> [Questões para resolver]
A) Diga se cada afirmação a seguir combina com o trecho sobre o Ciesp. Responda sim ou não e copie as palavras do trecho que decidem a resposta.
(i) Já foi contratado um profissional para divulgar o trabalho do Ciesp.
(ii) Há 500 indústrias em São Caetano.
(iii) Willian Pesinato pensa em fazer uma pesquisa com as empresas.
B) Responda com base no trecho sobre o Ciesp:
(i) A quem os empresários da base territorial devem levar problemas e pleitos?
(ii) Para o fim de qual contribuição é preciso se preparar?
(iii) Quantas indústrias existem em São Caetano?
C) Prolongue o trecho sobre o Ciesp a partir da última frase dele.

> [Trecho citado]
+ + + + + + +

Os empresários de nossa base territorial estão orientados para trazer e expor problemas e pleitos à diretoria. No momento em que sentirem que o Ciesp presta bom serviço aos associados, as empresas não associadas procurarão associar-se. Já contratamos um profissional de alto nível para divulgar nosso trabalho e atuar como agente de expansão social. Precisamos, enfim, nos preparar para o fim da contribuição sindical compulsória.
Willian Pesinato – Só melhoraremos o índice de filiação divulgando mais o que é o Ciesp e para o que serve. Pensamos em elaborar pesquisa junto às empresas para conhecer as expectativas de associar-se ao Ciesp. Também entendo que se melhorar o índice com prestação de serviços práticos, voltados às necessidades instantâneas do industrial, no campo jurídico, fiscal, tributário, financeiro e teórico. Nossa base associada é de 30%, já que temos 300 indústrias em São Caetano.

+ + + + + + +

> [Listagem de dados]

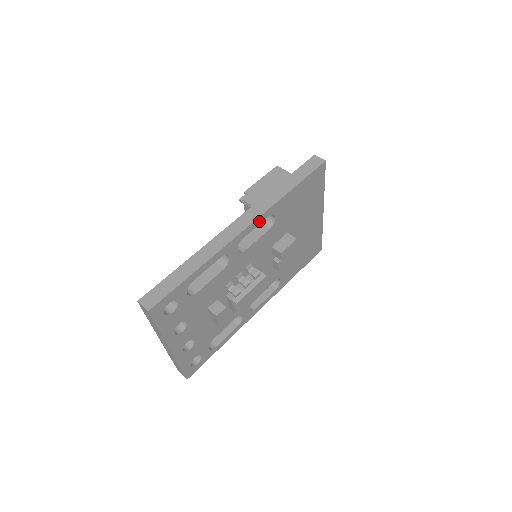
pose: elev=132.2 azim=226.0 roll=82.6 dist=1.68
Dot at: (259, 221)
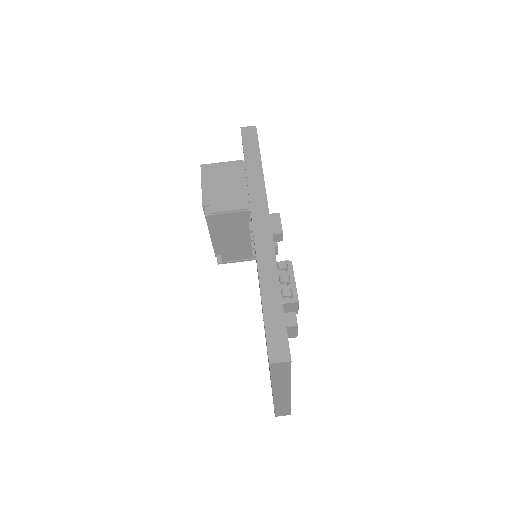
Dot at: occluded
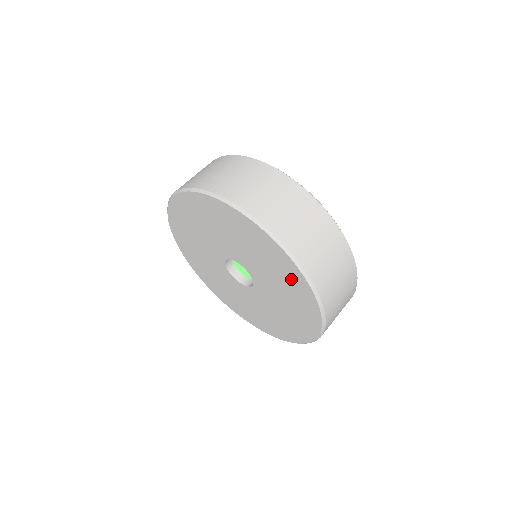
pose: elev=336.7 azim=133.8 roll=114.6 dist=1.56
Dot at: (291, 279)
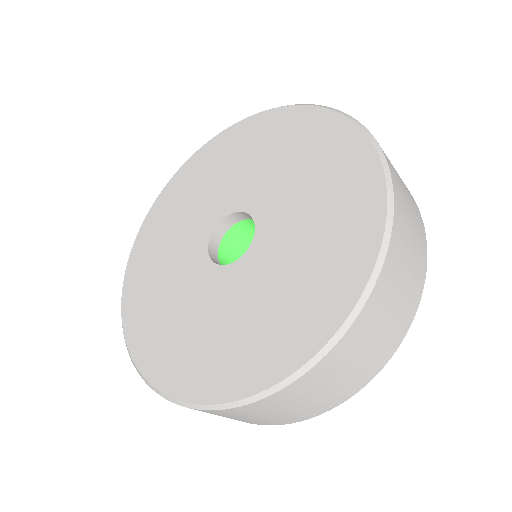
Dot at: (350, 194)
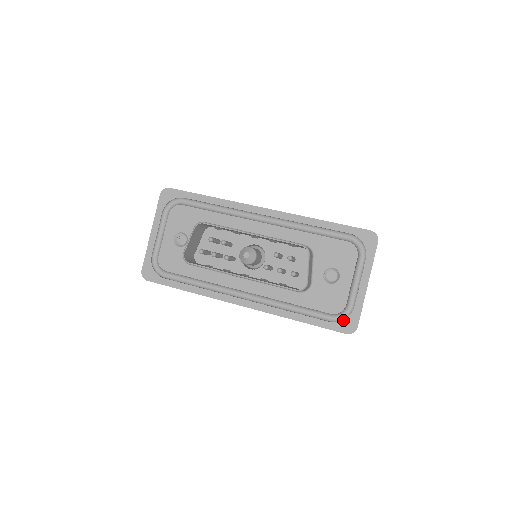
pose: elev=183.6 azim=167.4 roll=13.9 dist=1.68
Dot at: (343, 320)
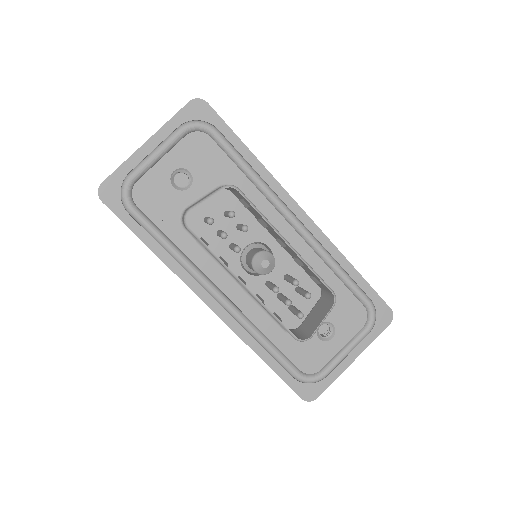
Dot at: (308, 383)
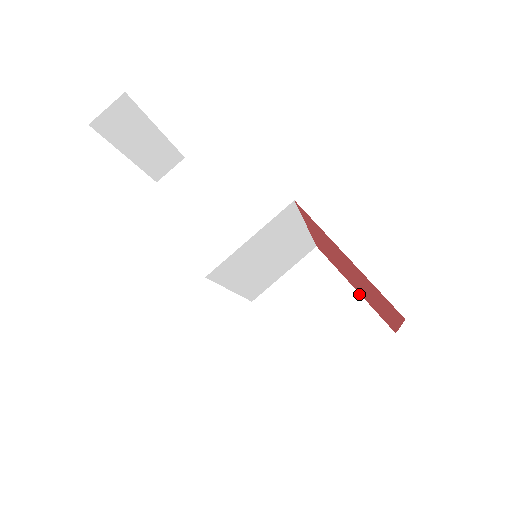
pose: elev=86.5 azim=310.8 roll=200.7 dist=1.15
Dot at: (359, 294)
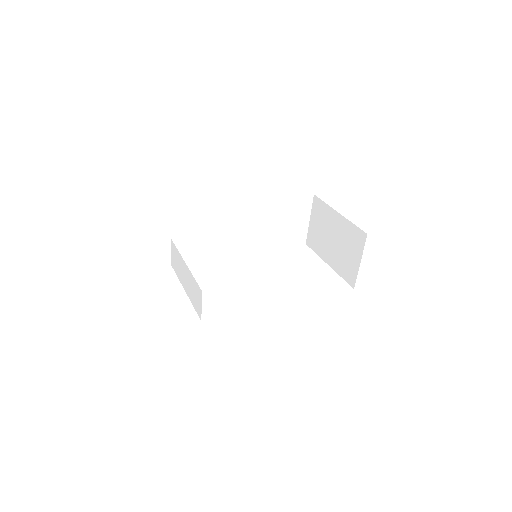
Dot at: (285, 198)
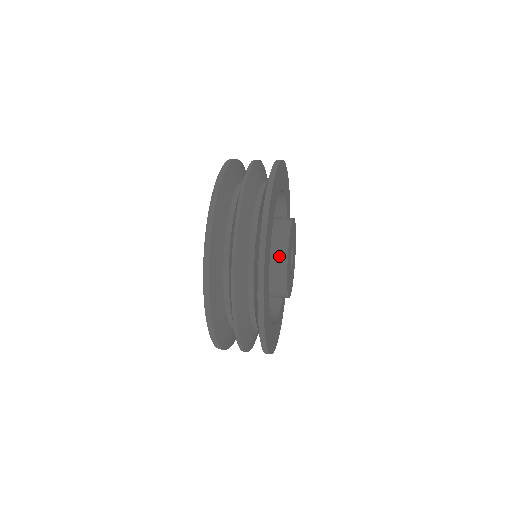
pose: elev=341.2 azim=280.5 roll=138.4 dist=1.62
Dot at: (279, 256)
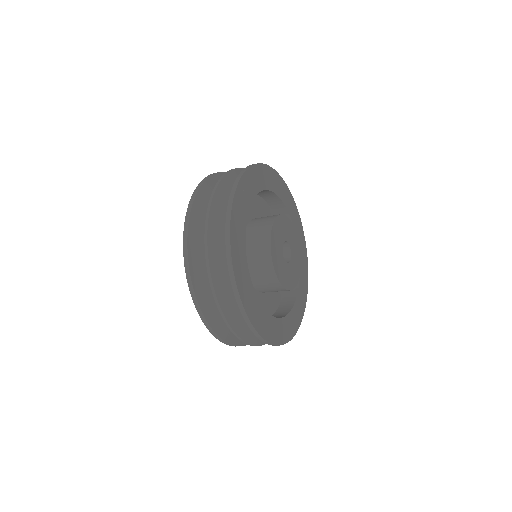
Dot at: (263, 240)
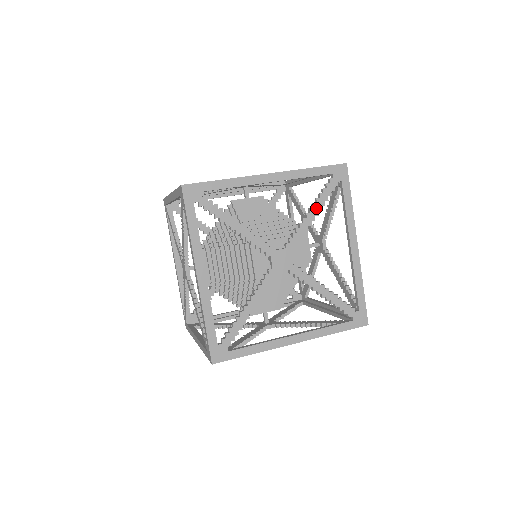
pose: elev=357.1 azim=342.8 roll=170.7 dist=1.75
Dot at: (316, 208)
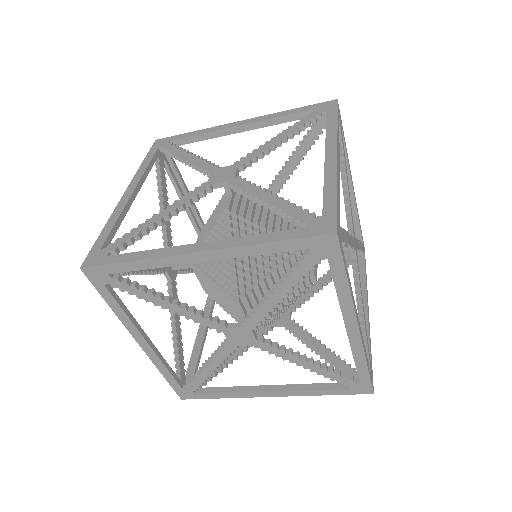
Dot at: occluded
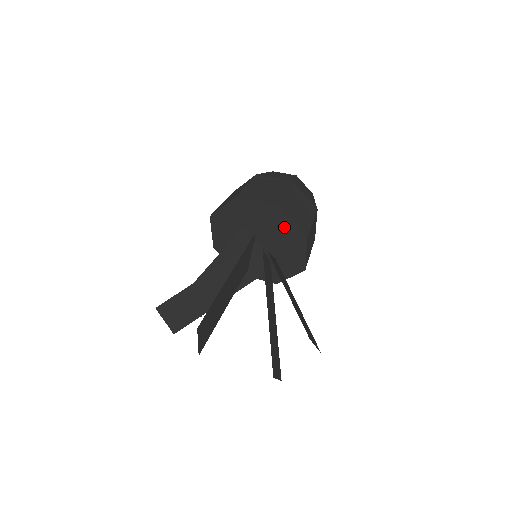
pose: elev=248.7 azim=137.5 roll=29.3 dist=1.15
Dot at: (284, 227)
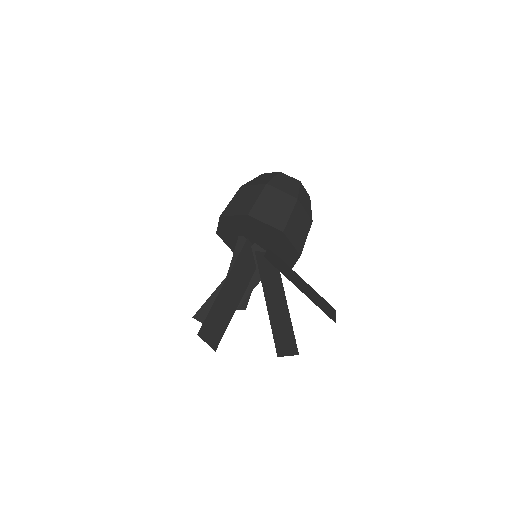
Dot at: (263, 229)
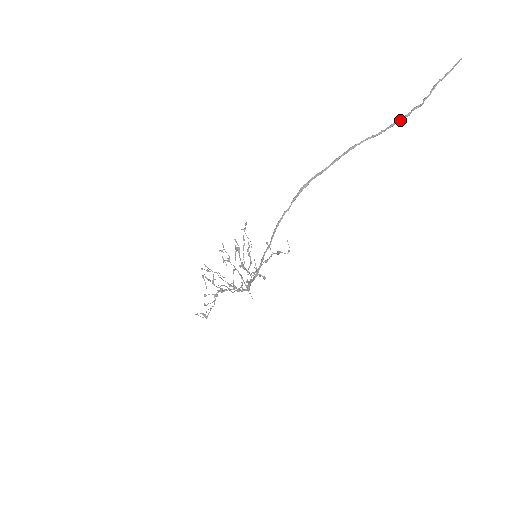
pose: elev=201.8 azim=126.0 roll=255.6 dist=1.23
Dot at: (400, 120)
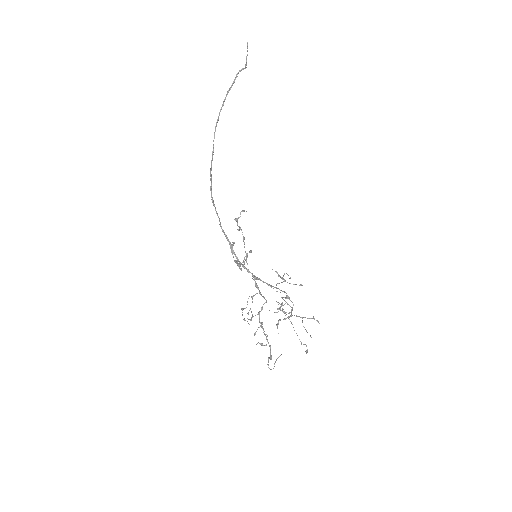
Dot at: (232, 85)
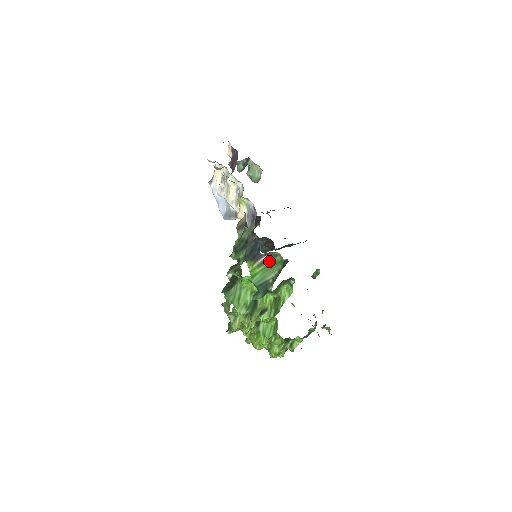
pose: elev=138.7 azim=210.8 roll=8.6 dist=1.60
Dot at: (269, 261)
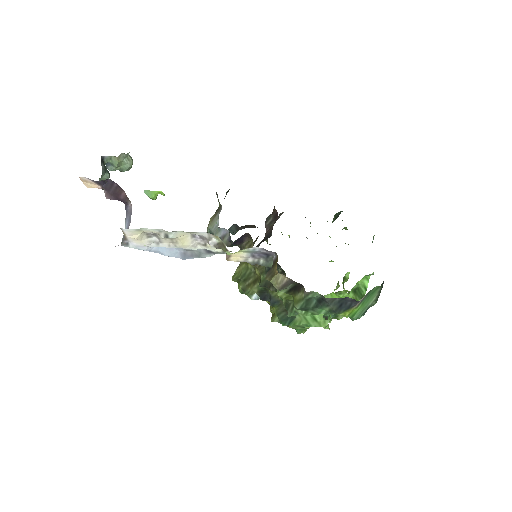
Dot at: (367, 297)
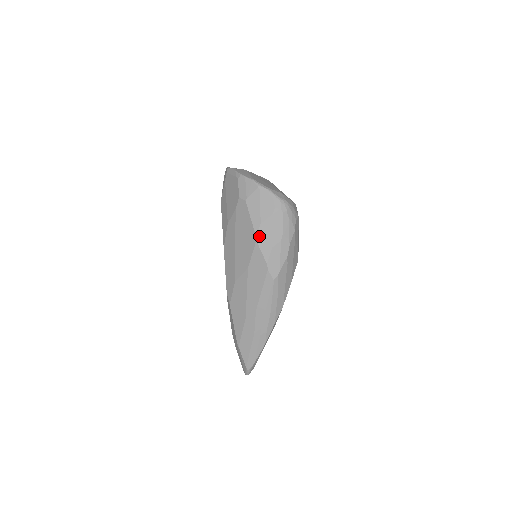
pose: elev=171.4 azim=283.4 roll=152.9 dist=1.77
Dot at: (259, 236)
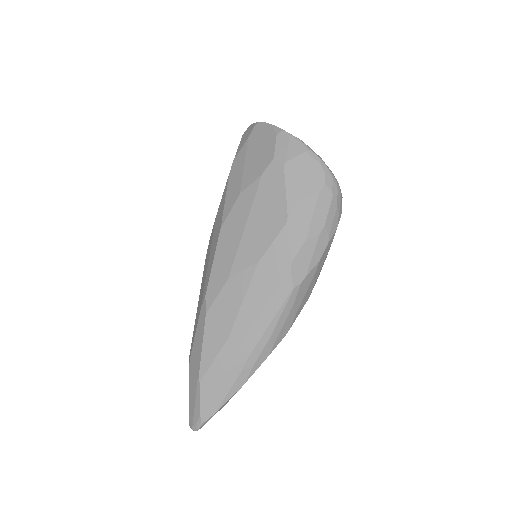
Dot at: (292, 218)
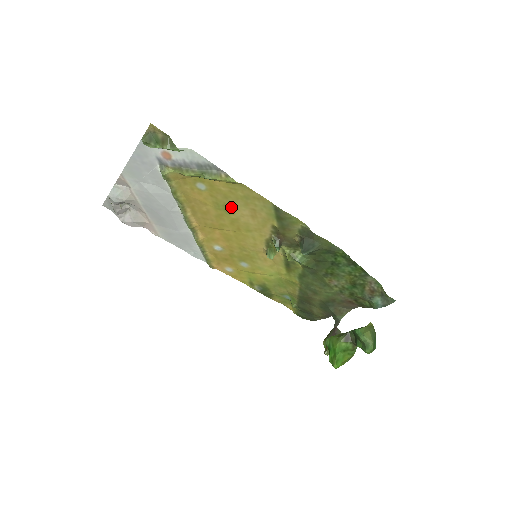
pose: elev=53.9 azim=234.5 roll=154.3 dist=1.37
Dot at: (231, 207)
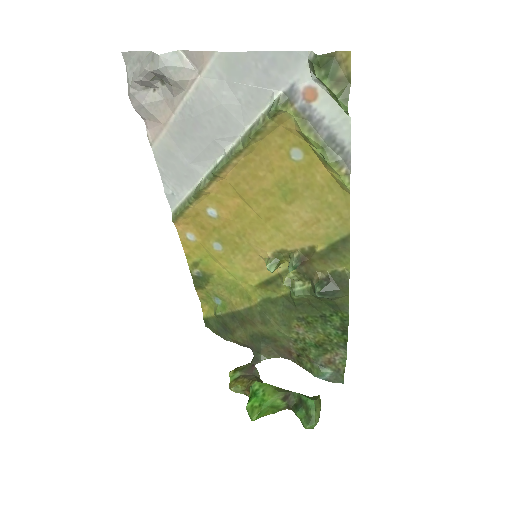
Dot at: (297, 198)
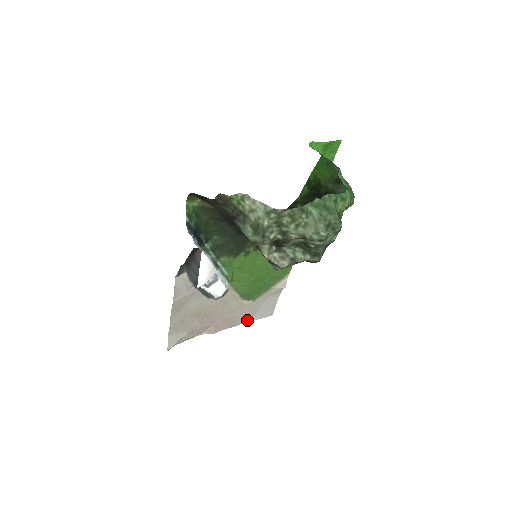
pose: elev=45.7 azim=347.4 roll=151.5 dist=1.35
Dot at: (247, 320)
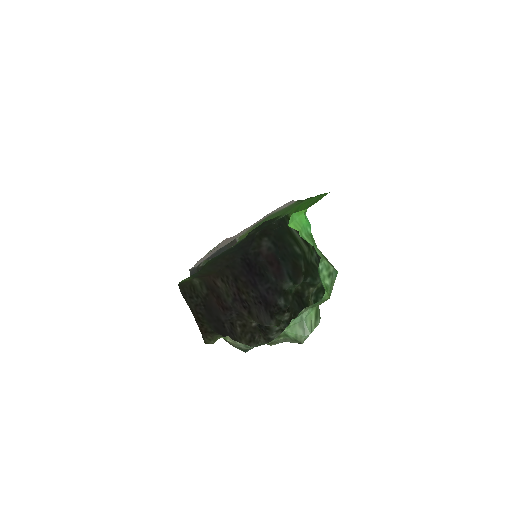
Dot at: occluded
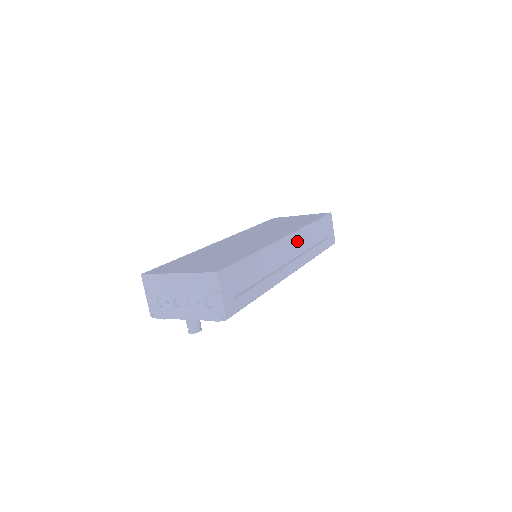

+ + + + + + +

> [Lista de respostas]
A)
(i) Sim: "Já contratamos um profissional de alto nível para divulgar nosso trabalho"
(ii) Não: "já que temos 300 indústrias em São Caetano"
(iii) Sim: "Pensamos em elaborar pesquisa junto às empresas"

B)
(i) À diretoria.
(ii) Da contribuição sindical compulsória.
(iii) 300.

C)
Resumidamente, o que você espera que seja alterado no comando do Sistema Fiesp/Ciesp para que as diretorias dos Ciesps ganhem mais força? Reclama-se muito da centralização das decisões na Fiesp.
Willian Pesinato – O Sistema Fiesp/Ciesp era realmente muito centralizado. Mais do que isso: funcionava sob modelo de gestão conservadora e não adequado à realidade atual, tanto no que se refere à rapidez de atendimento quanto nos serviços prestados. Sem falar do inchaço da administração.
Shotoku Yamamoto – A mudança já está acontecendo em ritmo acelerado. Com a reestruturação da casa, as diretorias regionais ganharam autonomia e as empresas serão assessoradas com maior velocidade e eficiência pelas diretorias da área técnica da casa.
Walter Bottura Júnior – A descentralização da entidade vem sendo implantada desde a gestão do doutor Carlos Eduardo Moreira Ferreira. Com a eleição e posse do doutor Horácio Lafer Piva foi implantado novo modelo de gestão, que agregou maior velocidade nesses trabalhos e ao mesmo tempo está modernizando a estrutura, tornando-a mais adequada à atual realidade do mercado.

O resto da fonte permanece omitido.